On Sunday and Monday, there was a wonderful series of talks on markup
and markup-theoretical topics. Paul Caton of the Brown University
Women Writers Project talked about “Theory in Text
Encoding” and argued that the “theory” appealed to in
earlier work by Allen Renear and others (including me) doesn't really
qualify as “theory” — Paul is so smart and so well versed
in contemporary literary theory that I sometimes find his arguments
arduous to follow, but he speaks very clearly and differs from some
literary theorists in persuading me that the task of following the
argument is worth while. In a separate session, Allen Renear
(formerly of Brown, but now at the University of Illinois) gave a talk
in which he responded to a critique of XML launched a couple of years
ago by Dino Buzzetti, a specialist in medieval philosophy at Bologna;
unfortunately, Dino was not at the conference to respond to the
response.

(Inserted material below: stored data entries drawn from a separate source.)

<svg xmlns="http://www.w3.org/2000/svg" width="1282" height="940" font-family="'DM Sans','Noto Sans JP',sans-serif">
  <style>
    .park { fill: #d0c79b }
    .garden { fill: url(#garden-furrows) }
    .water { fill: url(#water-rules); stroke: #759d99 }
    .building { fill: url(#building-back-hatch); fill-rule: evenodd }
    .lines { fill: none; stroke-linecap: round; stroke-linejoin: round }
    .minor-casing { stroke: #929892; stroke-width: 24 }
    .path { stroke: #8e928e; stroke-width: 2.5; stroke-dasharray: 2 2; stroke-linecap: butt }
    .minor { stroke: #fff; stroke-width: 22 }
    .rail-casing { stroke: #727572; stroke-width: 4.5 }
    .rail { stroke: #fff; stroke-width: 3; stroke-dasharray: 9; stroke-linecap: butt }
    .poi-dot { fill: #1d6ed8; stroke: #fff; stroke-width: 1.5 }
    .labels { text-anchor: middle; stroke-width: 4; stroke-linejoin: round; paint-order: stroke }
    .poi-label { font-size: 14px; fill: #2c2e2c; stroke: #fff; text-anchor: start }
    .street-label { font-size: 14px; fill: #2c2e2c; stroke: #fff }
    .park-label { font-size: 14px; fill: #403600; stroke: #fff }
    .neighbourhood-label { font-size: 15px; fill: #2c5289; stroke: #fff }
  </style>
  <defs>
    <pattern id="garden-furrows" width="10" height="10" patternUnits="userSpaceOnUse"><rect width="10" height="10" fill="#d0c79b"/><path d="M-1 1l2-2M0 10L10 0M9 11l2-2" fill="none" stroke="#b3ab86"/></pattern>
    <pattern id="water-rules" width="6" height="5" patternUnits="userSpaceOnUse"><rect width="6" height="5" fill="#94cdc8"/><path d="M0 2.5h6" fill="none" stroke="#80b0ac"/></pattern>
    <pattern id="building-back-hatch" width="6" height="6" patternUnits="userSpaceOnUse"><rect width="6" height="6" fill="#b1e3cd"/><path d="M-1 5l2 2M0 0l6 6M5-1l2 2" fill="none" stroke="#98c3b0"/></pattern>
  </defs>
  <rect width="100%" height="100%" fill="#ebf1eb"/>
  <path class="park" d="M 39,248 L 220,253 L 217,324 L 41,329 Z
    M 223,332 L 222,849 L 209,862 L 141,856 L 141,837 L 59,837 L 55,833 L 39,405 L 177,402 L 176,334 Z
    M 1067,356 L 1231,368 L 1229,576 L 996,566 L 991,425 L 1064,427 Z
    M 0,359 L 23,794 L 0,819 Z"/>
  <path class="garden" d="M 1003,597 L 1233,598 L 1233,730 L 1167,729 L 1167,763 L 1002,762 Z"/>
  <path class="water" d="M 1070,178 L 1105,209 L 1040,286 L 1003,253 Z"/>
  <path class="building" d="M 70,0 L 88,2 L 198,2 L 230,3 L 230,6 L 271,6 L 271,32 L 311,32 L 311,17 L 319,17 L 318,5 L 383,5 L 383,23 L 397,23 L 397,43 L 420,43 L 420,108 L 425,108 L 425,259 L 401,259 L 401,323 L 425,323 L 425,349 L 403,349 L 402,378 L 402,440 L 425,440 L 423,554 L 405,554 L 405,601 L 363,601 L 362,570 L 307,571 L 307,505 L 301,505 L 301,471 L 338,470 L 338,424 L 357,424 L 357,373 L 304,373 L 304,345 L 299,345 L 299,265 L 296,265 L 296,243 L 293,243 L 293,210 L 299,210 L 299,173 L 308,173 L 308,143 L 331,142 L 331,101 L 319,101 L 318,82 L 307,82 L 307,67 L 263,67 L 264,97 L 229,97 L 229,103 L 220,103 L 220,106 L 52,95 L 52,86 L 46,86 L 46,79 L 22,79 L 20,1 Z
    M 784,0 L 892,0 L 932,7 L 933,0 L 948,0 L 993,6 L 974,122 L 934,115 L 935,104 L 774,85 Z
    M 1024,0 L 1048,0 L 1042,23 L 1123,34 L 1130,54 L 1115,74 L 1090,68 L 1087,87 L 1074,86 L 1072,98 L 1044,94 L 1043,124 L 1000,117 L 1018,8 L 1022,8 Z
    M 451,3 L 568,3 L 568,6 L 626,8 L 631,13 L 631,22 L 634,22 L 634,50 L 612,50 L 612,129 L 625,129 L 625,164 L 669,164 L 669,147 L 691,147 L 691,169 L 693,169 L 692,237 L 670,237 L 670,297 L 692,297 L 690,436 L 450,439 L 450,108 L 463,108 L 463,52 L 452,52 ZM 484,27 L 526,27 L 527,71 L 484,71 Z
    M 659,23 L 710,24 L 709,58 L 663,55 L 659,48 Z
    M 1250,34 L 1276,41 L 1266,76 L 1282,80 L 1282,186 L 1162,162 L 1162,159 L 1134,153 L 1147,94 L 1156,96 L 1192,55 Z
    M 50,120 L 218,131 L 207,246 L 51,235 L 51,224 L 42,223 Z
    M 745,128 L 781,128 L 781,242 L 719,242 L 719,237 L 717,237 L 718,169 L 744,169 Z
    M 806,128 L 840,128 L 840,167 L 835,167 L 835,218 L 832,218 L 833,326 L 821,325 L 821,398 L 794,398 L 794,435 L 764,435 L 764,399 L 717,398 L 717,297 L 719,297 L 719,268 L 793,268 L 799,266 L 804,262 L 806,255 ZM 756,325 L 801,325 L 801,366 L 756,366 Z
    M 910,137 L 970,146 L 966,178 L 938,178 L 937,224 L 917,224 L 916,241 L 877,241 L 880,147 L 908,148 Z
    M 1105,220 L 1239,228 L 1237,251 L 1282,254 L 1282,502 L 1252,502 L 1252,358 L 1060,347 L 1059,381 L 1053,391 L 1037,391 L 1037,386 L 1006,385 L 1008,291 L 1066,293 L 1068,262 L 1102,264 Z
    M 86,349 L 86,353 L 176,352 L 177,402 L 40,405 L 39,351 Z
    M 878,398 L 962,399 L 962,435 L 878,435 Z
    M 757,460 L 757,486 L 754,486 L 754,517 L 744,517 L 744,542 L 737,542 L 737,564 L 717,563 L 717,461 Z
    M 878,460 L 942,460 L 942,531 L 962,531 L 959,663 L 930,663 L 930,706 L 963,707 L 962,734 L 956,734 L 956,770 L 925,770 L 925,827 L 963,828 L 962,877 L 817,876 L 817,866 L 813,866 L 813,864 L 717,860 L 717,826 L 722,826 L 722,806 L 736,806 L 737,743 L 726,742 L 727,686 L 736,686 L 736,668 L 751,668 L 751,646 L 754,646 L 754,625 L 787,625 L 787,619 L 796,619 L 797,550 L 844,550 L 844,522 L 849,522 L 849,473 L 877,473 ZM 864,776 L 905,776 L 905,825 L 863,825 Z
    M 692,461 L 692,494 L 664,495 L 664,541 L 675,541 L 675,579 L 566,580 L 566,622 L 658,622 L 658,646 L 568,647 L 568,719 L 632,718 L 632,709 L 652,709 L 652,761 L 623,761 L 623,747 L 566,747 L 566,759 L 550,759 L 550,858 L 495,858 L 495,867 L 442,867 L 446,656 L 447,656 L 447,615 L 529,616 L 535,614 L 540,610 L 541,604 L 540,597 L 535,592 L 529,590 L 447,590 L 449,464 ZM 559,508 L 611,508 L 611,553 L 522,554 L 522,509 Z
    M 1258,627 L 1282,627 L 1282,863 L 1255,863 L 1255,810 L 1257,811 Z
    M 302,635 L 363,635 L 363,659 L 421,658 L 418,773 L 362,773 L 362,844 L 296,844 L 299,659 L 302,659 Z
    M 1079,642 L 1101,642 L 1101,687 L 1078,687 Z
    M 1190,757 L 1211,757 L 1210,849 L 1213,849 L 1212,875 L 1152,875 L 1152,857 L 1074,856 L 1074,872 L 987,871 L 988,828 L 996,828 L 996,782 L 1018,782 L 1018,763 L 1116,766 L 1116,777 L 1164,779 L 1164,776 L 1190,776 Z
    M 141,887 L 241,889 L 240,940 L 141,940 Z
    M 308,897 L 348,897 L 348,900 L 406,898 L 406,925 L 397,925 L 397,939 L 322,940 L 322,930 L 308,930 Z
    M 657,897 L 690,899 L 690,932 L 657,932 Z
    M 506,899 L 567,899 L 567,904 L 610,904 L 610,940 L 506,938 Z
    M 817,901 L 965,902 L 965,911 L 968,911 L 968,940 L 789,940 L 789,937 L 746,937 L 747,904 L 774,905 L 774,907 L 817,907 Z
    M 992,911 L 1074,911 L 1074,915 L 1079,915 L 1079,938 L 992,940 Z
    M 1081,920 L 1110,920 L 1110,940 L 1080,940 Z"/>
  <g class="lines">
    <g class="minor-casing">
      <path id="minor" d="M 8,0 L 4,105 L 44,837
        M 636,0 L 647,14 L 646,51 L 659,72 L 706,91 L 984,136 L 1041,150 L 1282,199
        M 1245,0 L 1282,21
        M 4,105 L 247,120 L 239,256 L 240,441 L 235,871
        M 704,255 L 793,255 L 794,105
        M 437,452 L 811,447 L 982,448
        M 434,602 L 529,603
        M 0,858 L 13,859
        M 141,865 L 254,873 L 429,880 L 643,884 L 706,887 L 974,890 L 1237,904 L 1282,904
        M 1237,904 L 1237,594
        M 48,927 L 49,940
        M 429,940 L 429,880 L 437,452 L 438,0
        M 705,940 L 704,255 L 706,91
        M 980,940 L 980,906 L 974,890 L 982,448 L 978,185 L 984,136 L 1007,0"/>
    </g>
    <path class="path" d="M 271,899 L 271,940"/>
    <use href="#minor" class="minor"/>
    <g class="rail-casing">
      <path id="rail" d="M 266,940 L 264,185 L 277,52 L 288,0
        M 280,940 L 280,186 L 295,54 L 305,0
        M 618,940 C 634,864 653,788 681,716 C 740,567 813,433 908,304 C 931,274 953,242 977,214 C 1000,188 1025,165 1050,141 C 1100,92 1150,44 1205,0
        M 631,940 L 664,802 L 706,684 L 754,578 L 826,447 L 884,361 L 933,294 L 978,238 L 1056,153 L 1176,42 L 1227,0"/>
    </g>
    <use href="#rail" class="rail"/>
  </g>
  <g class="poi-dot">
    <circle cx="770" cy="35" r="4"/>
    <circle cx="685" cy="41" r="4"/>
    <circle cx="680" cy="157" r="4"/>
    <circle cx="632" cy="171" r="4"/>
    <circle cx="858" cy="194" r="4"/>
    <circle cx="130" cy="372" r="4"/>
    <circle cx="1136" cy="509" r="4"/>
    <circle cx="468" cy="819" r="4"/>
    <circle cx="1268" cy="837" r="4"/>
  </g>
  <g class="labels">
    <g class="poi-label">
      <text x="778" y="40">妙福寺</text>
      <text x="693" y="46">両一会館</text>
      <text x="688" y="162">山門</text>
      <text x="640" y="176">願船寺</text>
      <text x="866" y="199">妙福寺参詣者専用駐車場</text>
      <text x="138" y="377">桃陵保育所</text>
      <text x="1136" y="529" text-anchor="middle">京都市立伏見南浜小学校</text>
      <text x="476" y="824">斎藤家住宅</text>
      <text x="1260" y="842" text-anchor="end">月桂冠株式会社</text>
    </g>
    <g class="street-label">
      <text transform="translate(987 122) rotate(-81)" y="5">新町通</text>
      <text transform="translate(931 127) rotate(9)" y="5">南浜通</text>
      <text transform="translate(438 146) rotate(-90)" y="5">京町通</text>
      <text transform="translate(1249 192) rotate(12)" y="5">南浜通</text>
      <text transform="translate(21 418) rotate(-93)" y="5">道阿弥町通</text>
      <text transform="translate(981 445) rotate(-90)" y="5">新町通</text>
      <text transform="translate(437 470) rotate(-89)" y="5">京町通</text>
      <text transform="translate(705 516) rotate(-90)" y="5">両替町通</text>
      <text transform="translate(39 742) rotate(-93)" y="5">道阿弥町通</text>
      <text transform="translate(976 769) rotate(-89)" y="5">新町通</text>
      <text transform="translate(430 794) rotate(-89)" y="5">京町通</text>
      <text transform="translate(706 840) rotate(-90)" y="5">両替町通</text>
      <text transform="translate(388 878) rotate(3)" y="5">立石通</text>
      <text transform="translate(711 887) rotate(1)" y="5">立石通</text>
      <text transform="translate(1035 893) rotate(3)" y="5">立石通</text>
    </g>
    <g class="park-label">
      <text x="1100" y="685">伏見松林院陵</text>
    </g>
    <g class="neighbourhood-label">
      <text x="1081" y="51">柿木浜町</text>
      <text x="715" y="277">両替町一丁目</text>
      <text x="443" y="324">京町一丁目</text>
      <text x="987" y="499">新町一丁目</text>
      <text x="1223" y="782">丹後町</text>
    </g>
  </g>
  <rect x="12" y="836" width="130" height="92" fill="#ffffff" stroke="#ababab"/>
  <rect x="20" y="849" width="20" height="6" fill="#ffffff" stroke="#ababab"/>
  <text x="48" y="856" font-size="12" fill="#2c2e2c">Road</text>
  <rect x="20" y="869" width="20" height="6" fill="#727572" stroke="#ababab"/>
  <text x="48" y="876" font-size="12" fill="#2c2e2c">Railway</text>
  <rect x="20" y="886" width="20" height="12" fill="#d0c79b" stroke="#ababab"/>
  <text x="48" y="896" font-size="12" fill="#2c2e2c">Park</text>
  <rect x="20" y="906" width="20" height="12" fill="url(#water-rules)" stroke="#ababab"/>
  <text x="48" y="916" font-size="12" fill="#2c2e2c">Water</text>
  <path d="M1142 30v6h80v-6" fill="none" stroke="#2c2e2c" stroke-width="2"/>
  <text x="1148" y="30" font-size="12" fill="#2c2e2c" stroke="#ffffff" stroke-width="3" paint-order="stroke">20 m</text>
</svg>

Peter Robinson threw away his announced topic (Anastasia,
an XML publication system he has built — he said “it's there,
it works, there is documentation, go read about it if you want to
know”) and talked instead about the need to change XML so that it
doesn't require documents to be tree-structured. He seems to have
re-invented Claus Huitfeldt's old Multi-Element Code System (MECS)
using start- and end-tags in XML syntax. (I'd say he had reinvented
Netscape-style tag salad, except that he really did try to make a
serious argument for it.) The problem is that Peter seems to think it
would be straightforward to continue document-grammar-based validation
after abandoning trees, but I wasn't able to elicit any useful
response to questions about how he thought that would work.
Information on Anastasia is, indeed, on the Web, at
http://www.sd-editions.com/anastasia/index.html; I'm not
sure this is the page Peter was displaying, but it's what I've found.
Somewhere along the way, I gave a talk about XML Schema 1.0 as a
language for document grammars; the text of my slides is at
http://www.w3.org/People/cmsmcq/2003/achallc/achallc2003.html.
I don't know whether the SVG animations will make sense without oral
explanations, but perhaps they will. For that matter, I don't know
whether they made sense
with the oral explanations; I was
kind of rushed, and afterwards some colleagues were muttering about
ten pounds of flour and five-pound sacks.
On Monday, this thread continued as Wendell Piez (of Mulberry
Technologies) and Julia Flanders (of Brown and the WWP) and John
Lavagnino (King's College London) gave talks in a session on “Ambiguity, Technology, and Scholarly Communication”
— all were thought provoking, as I have come to expect of them,
and Julia's text was, as always, full of the most astonishing and
insights and memorable images. It took me a while to adjust to the
fact that they were all using the term
ambiguity to describe what I would have called
vagueness or underspecification — it matters because while
ambiguity in the narrow sense (a finite set of distinct alternate
interprepretations or parse trees) may be present or absent, vagueness
or underspecification is always and necessarily present in any
representation: no representation is ever so
complete that it captures every property of the thing represented,
which means the presence of vagueness in representations is
co-extensive with the presence of representations, and ought to be
slightly less surprising than its absence would be.